• _Exercise description_
State how many lines of the records include the word "marks"; the reply is that number alone.

• _Supplied entries_
=-=-=

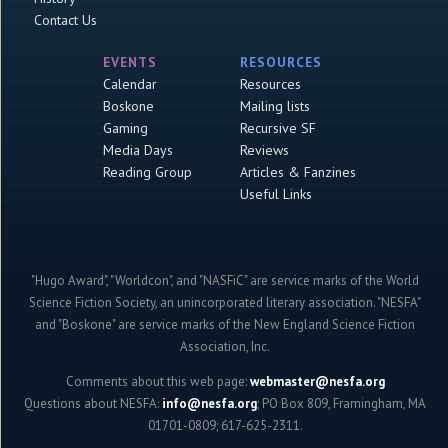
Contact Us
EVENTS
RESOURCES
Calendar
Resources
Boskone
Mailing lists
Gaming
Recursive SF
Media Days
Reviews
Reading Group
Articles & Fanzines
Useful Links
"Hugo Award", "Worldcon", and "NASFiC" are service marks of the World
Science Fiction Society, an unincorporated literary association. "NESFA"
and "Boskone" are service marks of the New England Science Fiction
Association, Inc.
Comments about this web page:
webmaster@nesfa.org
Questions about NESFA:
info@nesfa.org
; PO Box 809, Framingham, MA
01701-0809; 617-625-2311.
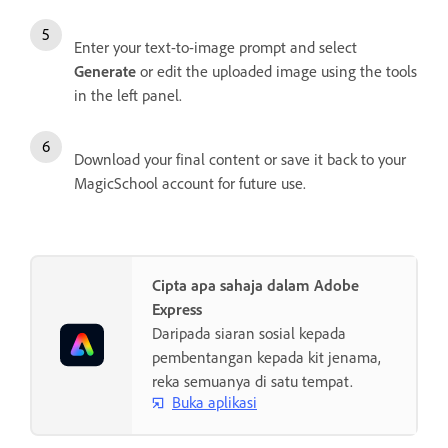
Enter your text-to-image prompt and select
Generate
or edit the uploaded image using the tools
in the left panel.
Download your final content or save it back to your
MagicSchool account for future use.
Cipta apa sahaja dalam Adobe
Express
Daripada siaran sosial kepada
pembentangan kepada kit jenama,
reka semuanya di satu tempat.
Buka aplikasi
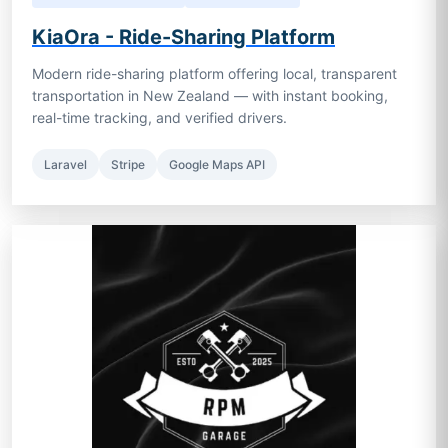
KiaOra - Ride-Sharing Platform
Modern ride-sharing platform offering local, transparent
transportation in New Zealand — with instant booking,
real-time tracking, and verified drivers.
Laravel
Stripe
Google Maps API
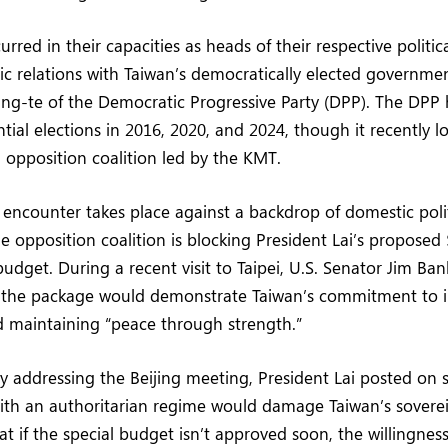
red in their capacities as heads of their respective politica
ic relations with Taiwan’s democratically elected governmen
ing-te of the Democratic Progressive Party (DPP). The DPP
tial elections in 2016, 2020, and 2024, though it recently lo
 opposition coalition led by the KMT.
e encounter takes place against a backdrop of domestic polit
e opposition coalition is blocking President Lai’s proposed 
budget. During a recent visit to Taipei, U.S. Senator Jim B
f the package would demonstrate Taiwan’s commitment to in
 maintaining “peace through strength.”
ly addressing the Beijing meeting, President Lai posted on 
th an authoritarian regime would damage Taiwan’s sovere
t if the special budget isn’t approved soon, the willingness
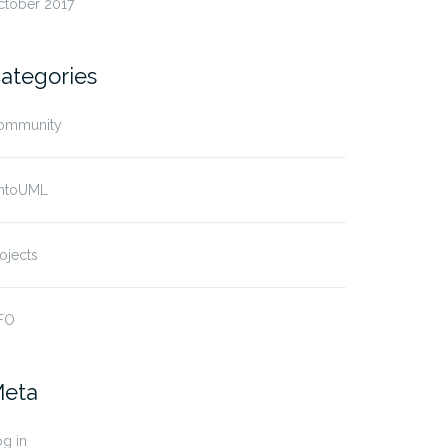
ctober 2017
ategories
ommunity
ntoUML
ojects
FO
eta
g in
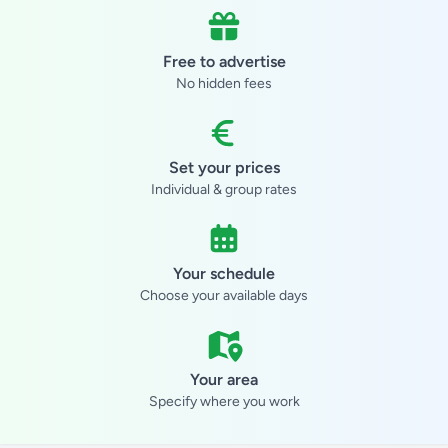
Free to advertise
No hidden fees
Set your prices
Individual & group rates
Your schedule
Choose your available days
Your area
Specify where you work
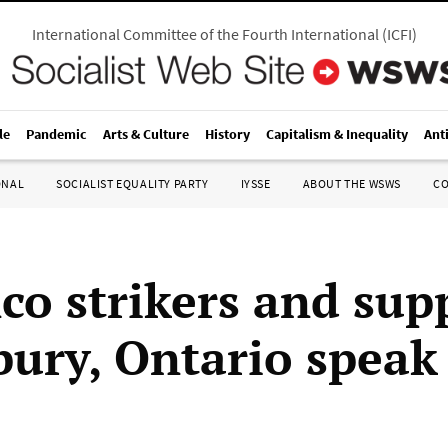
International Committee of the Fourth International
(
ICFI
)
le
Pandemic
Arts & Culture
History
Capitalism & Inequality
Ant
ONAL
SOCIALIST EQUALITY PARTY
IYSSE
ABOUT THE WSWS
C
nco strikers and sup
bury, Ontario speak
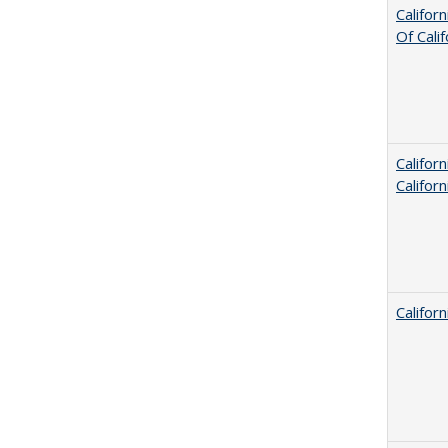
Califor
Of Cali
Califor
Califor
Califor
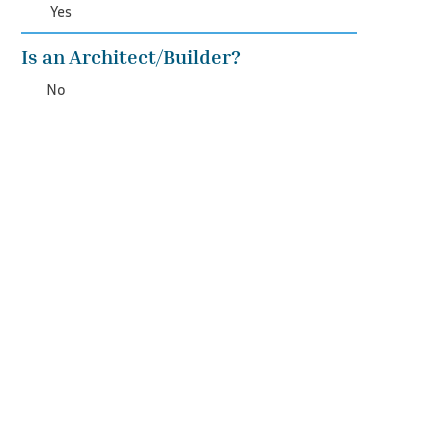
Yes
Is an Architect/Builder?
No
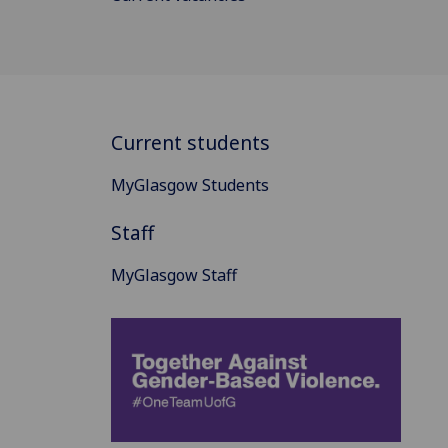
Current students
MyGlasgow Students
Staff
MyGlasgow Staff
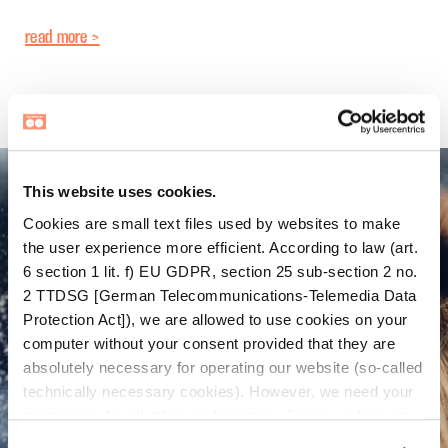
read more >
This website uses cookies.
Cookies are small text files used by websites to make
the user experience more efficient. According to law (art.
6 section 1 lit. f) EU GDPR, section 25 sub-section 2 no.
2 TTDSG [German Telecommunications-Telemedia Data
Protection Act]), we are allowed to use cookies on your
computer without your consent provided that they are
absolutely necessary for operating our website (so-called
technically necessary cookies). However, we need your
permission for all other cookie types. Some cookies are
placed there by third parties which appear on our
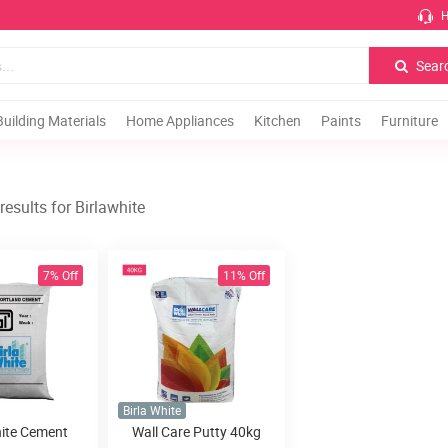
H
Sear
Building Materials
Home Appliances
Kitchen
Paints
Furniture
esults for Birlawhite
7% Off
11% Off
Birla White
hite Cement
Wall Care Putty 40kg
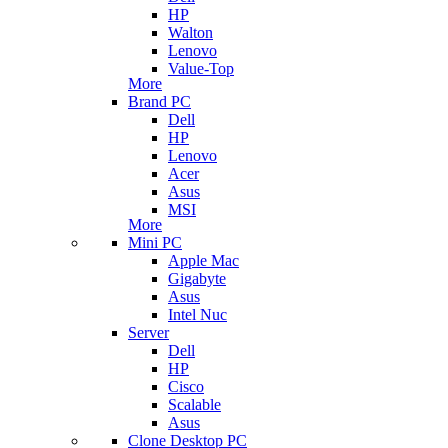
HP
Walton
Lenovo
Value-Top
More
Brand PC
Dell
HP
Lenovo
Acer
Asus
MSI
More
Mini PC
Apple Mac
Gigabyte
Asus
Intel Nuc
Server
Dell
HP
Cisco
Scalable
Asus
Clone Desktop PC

=-=-=

• _Answer box_
2